In [None]:
import pandas as pd
import numpy as np
import os

import util

import plotly.express as px
import plotly.figure_factory as ff
pd.options.plotting.backend = 'plotly'

# Lecture 14 – HTTP Basics

## DSC 80, Spring 2023

### Agenda

- Recap: Imputation
- Introduction to HTTP.
- Making HTTP requests.
- Data formats.

## Recap: Imputation

### Example: Heights 🧍📏

In [None]:
heights = pd.read_csv(os.path.join('data', 'midparent.csv'))
heights = (
    heights
    .rename(columns={'childHeight': 'child', 'childNum': 'number'})
    .drop('midparentHeight', axis=1)
)
heights.head()

In [None]:
np.random.seed(42) # So that we get the same results each time (for lecture).
heights_mcar = util.make_mcar(heights, 'child', pct=0.5)
heights_mar = util.make_mar_on_cat(heights, 'child', 'gender', pct=0.5)

### Mean imputation

Suppose the `'child'` column has missing values.
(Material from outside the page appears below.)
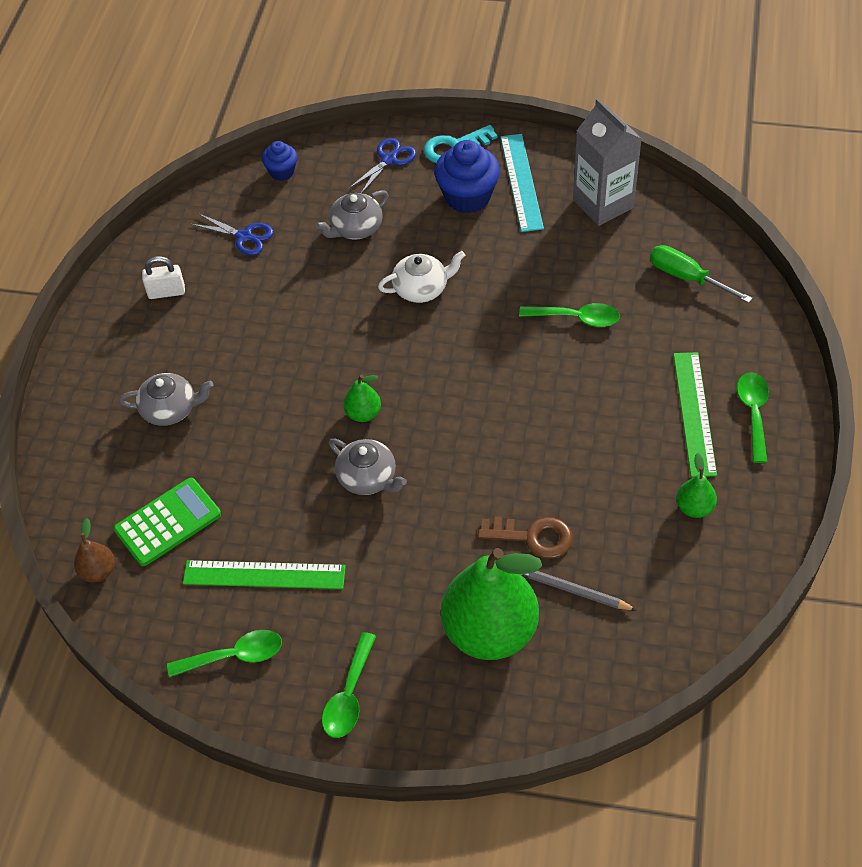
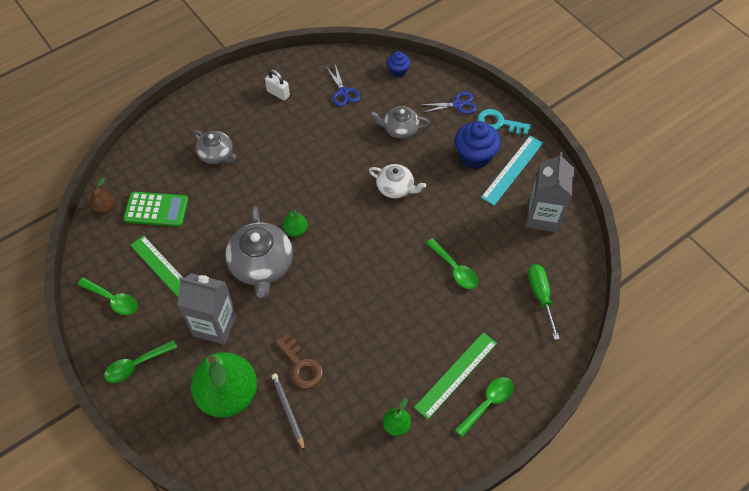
camera: 40 degrees right, 5 degrees up
grey teapot [329,439,407,495] -> grey teapot [225,206,293,299], size x1.68
none -> grey carton [177,273,237,345]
- If `'child'` is MCAR, then fill in each of the missing values using the **mean of the observed values**.

- If `'child'` is MAR dependent on a categorical column, then fill in each of the missing values using the **mean of the observed values in each category**. For instance, if `'child'` is MAR dependent on `'gender'`, we can fill in:
    - missing female `'child'` heights with the observed mean for female children, and
    - missing male `'child'` heights with the observed mean for male children.

- If `'child'` is MAR dependent on a numerical column, then **bin the numerical column to make it categorical**, then follow the procedure above. See Lab 5, Question 5!

- Mean imputation, when done correctly, creates a distribution whose mean is an unbiased estimate of the true distribution's mean, but whose variance is **an underestimate** of the true variance.

### Conditional mean imputation of MAR data

In [None]:
def mean_impute(ser):
    return ser.fillna(ser.mean())

heights_mar_cond = heights_mar.groupby('gender')['child'].transform(mean_impute).to_frame() # Conditional mean imputation (good, since MAR).
heights_mar_mfilled = heights_mar.fillna(heights_mar['child'].mean()) # Single mean imputation (bad, since MAR).

df_map = {'Original': heights, 'MAR, Unfilled': heights_mar, 
          'MAR, Mean Imputed': heights_mar_mfilled, 'MAR, Conditional Mean Imputed': heights_mar_cond}

util.multiple_kdes(df_map)

The <span style='color:rgb(231,41,138)'><b>pink distribution (conditional mean imputation)</b></span> does a better job of approximating the <span style='color:rgb(27,158,119)'><b>turquoise distribution (the full dataset with no missing values)</b></span> than the <span style='color:rgb(117,112,179)'><b>purple distribution (single mean imputation)</b></span>.

### Probabilistic imputation

Suppose the `'child'` column has missing values.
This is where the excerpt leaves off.